Sur les conclusions à fin d’annulation de la décision de refus d’octroi de la protection fonctionnelle :
Aux termes de l’article L. 134-1 du code général de la fonction publique : « L’agent public (…) bénéficie, à raison de ses fonctions et indépendamment des règles fixées par le code pénal et par les lois spéciales, d’une protection organisée par la collectivité publique qui l’emploie à la date des faits en cause ou des faits ayant été imputés de façon diffamatoire, dans les conditions prévues au présent chapitre ». Aux termes de l’article L. 134-5 de ce code : « La collectivité publique est tenue de protéger l’agent public contre les atteintes volontaires à l’intégrité de sa personne, les violences, les agissements constitutifs de harcèlement, les menaces, les injures, les diffamations ou les outrages dont il pourrait être victime sans qu’une faute personnelle puisse lui être imputée. / (…) ».
Compte tenu de ce qui a été dit aux points 2 à 14 du présent jugement, les faits invoqués par Mme A… à l’appui de sa demande de protection fonctionnelle ne permettent pas, à eux seuls, de faire présumer de l’existence d’une situation de harcèlement moral et de harcèlement sexuel. Ce seul motif fait légalement obstacle, en application des dispositions précitées, à l’octroi de la protection fonctionnelle à la requérante.
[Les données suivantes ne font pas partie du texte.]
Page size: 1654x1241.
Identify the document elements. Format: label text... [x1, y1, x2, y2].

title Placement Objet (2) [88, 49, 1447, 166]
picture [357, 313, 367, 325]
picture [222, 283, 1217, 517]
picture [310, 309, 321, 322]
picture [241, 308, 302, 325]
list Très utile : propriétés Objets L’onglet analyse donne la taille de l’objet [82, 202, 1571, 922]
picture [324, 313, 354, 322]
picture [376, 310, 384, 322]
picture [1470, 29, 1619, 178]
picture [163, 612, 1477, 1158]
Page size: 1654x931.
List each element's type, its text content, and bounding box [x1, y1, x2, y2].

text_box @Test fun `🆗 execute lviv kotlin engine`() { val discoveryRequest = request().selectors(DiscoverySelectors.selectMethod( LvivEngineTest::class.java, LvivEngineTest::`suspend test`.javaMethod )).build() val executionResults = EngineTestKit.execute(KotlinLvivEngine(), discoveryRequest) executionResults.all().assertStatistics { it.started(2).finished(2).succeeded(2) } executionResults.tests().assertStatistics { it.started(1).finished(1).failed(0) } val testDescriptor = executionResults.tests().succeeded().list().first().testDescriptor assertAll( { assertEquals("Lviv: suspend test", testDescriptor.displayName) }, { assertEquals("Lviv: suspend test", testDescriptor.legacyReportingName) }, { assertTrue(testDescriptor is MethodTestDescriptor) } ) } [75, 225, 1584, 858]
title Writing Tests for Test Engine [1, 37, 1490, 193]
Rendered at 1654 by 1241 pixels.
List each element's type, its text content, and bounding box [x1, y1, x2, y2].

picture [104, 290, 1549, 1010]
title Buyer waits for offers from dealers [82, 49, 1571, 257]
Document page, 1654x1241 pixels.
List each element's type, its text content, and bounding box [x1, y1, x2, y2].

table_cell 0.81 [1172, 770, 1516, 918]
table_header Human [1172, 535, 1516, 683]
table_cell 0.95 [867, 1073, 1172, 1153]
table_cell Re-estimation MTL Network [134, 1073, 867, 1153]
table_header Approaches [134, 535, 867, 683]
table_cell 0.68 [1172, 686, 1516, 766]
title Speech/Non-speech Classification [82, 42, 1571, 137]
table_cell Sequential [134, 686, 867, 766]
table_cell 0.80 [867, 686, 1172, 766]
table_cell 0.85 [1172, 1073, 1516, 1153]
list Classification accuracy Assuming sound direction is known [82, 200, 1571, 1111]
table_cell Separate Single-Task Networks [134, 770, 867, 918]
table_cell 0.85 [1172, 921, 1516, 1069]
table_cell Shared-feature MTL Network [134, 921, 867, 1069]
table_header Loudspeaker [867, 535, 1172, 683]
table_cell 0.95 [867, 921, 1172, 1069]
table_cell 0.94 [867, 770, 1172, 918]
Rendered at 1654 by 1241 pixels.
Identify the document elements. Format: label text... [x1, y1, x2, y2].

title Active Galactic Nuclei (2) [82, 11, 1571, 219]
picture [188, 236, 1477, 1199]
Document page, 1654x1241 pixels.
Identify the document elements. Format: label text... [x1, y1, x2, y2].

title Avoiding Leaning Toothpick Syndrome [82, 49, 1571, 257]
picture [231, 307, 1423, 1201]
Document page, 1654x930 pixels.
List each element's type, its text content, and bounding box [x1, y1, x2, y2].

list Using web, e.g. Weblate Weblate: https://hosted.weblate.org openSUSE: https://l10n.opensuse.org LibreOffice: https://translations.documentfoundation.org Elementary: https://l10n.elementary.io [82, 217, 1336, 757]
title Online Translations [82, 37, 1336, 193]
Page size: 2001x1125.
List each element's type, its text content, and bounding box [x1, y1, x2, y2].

Par suite, Mme A… n’est pas fondée à soutenir que le ministre de l’économie, des finances et de la souveraineté industrielle et numérique a fait une inexacte application des dispositions précitées des articles L .134-1 et L.134-5 du code général de la fonction publique en refusant de lui accorder le bénéfice de la protection fonctionnelle qu’elle avait sollicitée.
Il résulte de ce qui précède que les conclusions aux fins d’annulation de la décision de refus d’octroi de la protection fonctionnelle en date du 18 septembre 2023 doivent être rejetées.
Sur les frais liés à l’instance :
Les dispositions de l’article L. 761-1 du code de justice administrative font obstacle à ce que soit mise à la charge du ministre de l’économie, des finances et de la souveraineté industrielle et numérique, qui n’est pas, dans la présente instance, la partie perdante, la somme que Mme A… demande au titre des frais exposés par elle et non compris dans les dépens.
D E C I D E:
Article 1er : La requête de Mme A… est rejetée.
Article 2 : Le présent jugement sera notifié à Mme B… A… et au ministre de l’économie, des finances et de la souveraineté industrielle et numérique.
Délibéré après l’audience du 21 novembre 2025, à laquelle siégeaient :
Mme Jimenez, présidente,
Mme Van Maele, première conseillère,
Mme Chaillou, conseillère.
Rendu public par mise à disposition au greffe le 10 décembre 2025.
La rapporteure,
A. Chaillou
La présidente,
J. Jimenez
La greffière,
P. Demol
La République mande et ordonne au ministre de l’économie, des finances et de la souveraineté industrielle et numérique, en ce qui le concerne, ou à tous commissaires de justice à ce requis en ce qui concerne les voies de droit commun contre les parties privées, de pourvoir à l’exécution de la présente décision.